Unstructured Text Analysis for Real World Data
The challenge of unstructured data is even greater in the world of research with the use of Real World Data (RWD). In Brazil, among other places, the lack of a standard for interoperability and data collection generates a lot of unstructured data: field reports, doctors’ notes and even laboratory test results. This slows down the research and analysis process for providers like Grupo Oncoclinicus. Founded in 2010, Grupo Oncoclinicas is the largest private sector cancer treatment provider in Brazil, with 129 units in 33 cities, including clinics, genomics and pathology laboratories, and integrated cancer treatment centers.

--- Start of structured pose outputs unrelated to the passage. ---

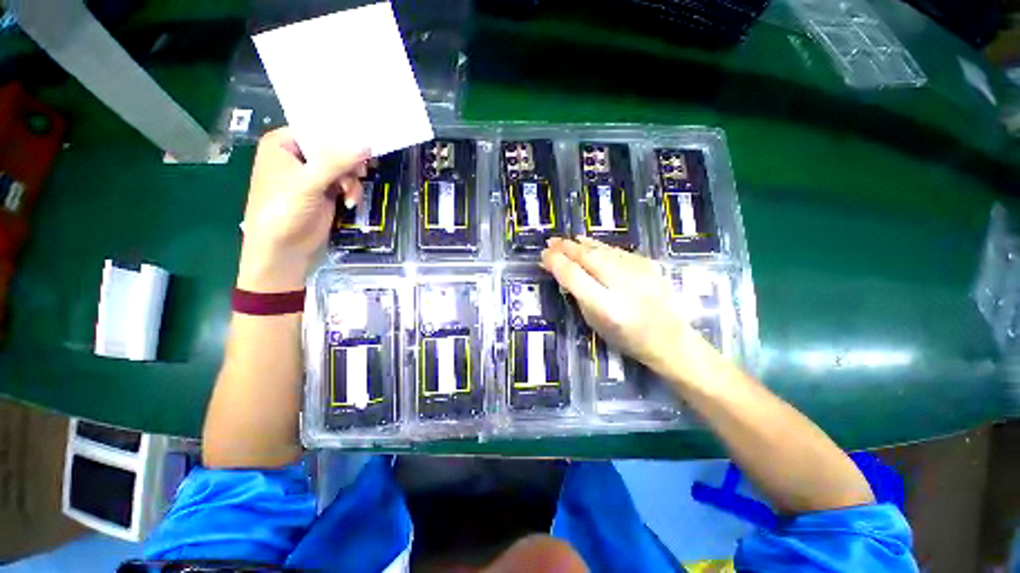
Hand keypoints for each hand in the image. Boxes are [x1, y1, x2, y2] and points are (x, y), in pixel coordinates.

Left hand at [238, 128, 368, 291]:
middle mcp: (298, 156)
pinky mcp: (324, 192)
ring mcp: (312, 176)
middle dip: (349, 163)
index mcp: (283, 144)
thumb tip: (366, 145)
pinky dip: (351, 191)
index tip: (364, 143)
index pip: (317, 129)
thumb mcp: (308, 183)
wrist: (284, 251)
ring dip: (351, 181)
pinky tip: (350, 202)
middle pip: (334, 149)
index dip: (341, 135)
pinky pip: (345, 182)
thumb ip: (336, 162)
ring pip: (343, 167)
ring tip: (350, 195)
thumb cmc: (284, 211)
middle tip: (360, 172)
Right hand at [541, 236, 708, 376]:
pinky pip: (616, 250)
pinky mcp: (648, 263)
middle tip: (550, 242)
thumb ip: (578, 295)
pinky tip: (588, 244)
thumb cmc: (626, 338)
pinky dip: (598, 246)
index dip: (555, 262)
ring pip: (601, 249)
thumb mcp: (594, 322)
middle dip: (565, 248)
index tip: (543, 256)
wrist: (669, 338)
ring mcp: (638, 271)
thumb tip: (562, 272)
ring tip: (564, 241)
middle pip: (587, 257)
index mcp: (606, 306)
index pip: (573, 275)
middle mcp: (622, 284)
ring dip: (579, 244)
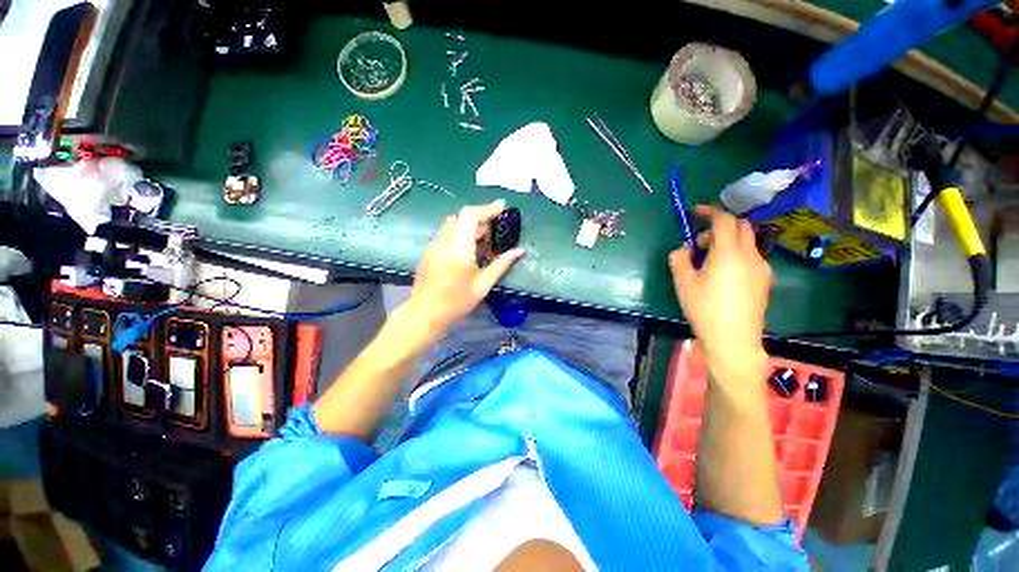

With the help of DataSide, a Microsoft partner in Brazil, OncoClínicas for Health uses Microsoft Text Analytics to extract data from unstructured fields such as medical notes, anatomical pathology, and genomic and imaging reports such as MRIs. These data are then used for various use cases, such as clinical trial feasibility, better understanding of scenarios for pharmacoeconomics, and deeper understanding of group epidemiology and outcomes of interest.
“Text Analytics for Health was a turning point for Grupo Oncoclinicus in scaling our processes and structuring our clinical notes, exam reports and field analysis, which previously only relied on manual curation. It is important to have a solution that works in Portuguese – most global solutions only cater to English, thus neglecting other languages. The accuracy in native Portuguese allowed us to maintain a high level of accuracy when parsing unstructured text.—Marcio Guimarães Souza, Head of Data and AI at Grupo Oncoclinicus.
Analysis and Structure of Fast Healthcare Interoperability Resources (FHIR®)
Italian Vita-Salute San Rafael University and IRCCS San Rafael Hospital leverage Microsoft Artificial Intelligence (AI) services to create future healthcare. With text analytics for healthcare, hospitals can categorize, standardize, and analyze the vast amounts of clinical data available in a hospital to create an innovative digital platform for data management. With this platform, hospital doctors can access critical clinical information about their patients and provide more personalized care. One of the use cases currently being developed with this data platform is to enable the selection of patients eligible for immunotherapy for non-small cell lung cancer. Medical staff can leverage the analytics of AI solutions to increase therapy success rates by matching relevant treatments with the most eligible patients.
“Text Analytics for Healthcare has been instrumental in analyzing the large amounts of unstructured clinical data we have at the hospital. We also harness the potential of the FHIR framework, which allows for greater interoperability with other hospital systems. With Text Analytics for Health available in Italian, we can now further expand our capabilities to provide the best possible care to our patients.
Do more with your data with Microsoft Cloud for Healthcare
With text analytics for health, healthcare organizations can transform their patient care, discover new insights, and harness the power of machine learning and AI by taking advantage of unstructured text. Microsoft is committed to providing technology that enables your data to power the future of healthcare innovation with new features in Microsoft Cloud for Healthcare.
We look forward to being your partner in building the future of healthcare.